El propio doctor tampoco se lanzaba a esos paseos con excesivo entusiasmo. Aunque con frecuencia eran empinadas e incluso estaban provistas de escaleras, las calles de Pera no eran las colinas de Lammermuir; los deprimentes callejones del puerto difícilmente podían ser comparados con los oscuros senderos de sus amados pinares; y donde el rey de las codornices volaba a ras de tierra por los campos al crepúsculo, o el macho del corzo ladraba imperiosamente a través de las cañadas silvestres, la fauna de Pera, como la del propio Estambul al otro lado del Cuerno, era perezosa, siempre la encontrabas bajo los pies, y tenía pulgas.
El doctor Millingen enfiló la calle, probó su bastón y empezó a caminar.

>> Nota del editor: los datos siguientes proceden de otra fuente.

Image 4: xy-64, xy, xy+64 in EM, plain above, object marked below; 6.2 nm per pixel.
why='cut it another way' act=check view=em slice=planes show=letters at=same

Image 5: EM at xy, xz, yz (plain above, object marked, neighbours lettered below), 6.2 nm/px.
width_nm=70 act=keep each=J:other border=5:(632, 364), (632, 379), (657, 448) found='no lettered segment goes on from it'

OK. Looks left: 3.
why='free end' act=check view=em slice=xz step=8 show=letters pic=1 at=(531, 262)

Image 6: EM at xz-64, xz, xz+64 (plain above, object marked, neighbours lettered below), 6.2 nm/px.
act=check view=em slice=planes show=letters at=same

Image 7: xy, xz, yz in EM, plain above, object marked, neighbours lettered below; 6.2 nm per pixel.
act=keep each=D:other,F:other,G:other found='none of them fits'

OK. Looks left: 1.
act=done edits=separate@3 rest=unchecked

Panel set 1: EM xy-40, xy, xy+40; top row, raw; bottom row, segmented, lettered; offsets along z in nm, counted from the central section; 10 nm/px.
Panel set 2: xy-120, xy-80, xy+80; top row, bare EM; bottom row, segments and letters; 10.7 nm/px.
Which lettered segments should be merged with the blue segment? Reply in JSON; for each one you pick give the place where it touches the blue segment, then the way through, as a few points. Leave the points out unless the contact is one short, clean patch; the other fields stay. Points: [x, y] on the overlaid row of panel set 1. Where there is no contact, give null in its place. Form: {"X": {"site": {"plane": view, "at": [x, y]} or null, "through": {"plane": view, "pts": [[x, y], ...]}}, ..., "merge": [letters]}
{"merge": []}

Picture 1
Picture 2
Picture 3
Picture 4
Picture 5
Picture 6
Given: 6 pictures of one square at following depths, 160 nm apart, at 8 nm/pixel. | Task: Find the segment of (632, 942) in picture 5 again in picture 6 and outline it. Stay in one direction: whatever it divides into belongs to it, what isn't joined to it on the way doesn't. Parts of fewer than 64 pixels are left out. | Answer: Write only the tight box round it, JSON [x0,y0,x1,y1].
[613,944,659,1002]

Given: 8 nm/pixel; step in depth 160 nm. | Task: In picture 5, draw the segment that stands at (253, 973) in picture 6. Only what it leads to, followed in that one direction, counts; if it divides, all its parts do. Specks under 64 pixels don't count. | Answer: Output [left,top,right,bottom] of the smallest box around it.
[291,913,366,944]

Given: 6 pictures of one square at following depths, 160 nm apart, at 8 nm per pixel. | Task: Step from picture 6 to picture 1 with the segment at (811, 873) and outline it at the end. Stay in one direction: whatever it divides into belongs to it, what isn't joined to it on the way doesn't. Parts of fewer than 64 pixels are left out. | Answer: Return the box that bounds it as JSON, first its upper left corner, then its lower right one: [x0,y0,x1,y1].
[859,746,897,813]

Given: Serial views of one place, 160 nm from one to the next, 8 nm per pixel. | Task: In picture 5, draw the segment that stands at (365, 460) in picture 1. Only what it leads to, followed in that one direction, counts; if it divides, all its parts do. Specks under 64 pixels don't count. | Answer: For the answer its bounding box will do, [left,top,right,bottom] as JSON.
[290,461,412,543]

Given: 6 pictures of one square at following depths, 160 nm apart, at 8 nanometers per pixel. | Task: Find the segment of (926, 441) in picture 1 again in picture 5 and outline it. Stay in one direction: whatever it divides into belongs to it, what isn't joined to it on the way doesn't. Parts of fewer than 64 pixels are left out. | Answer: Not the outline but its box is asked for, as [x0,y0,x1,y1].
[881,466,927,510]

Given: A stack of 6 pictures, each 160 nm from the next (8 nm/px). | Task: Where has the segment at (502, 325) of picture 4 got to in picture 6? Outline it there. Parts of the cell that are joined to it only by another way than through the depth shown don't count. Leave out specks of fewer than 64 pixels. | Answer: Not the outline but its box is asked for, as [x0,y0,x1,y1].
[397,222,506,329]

Nadie podía decir cómo, o incluso por qué, los perros habían venido a Estambul. Algunas personas suponían que habían estado siempre, incluso en la época de los griegos; otras, que habían invadido la ciudad en la época de la Conquista, bajando desde los Balcanes para rondar a través de las devastadas calles y las ruinas de los campos, donde se constituyeron en jaurías y se adueñaron de unos territorios que seguían dominando hasta la actualidad. Pero nadie lo sabía a ciencia cierta. Y a nadie, y de eso el doctor Millingen se había dado cuenta hacía tiempo, le importaba mucho.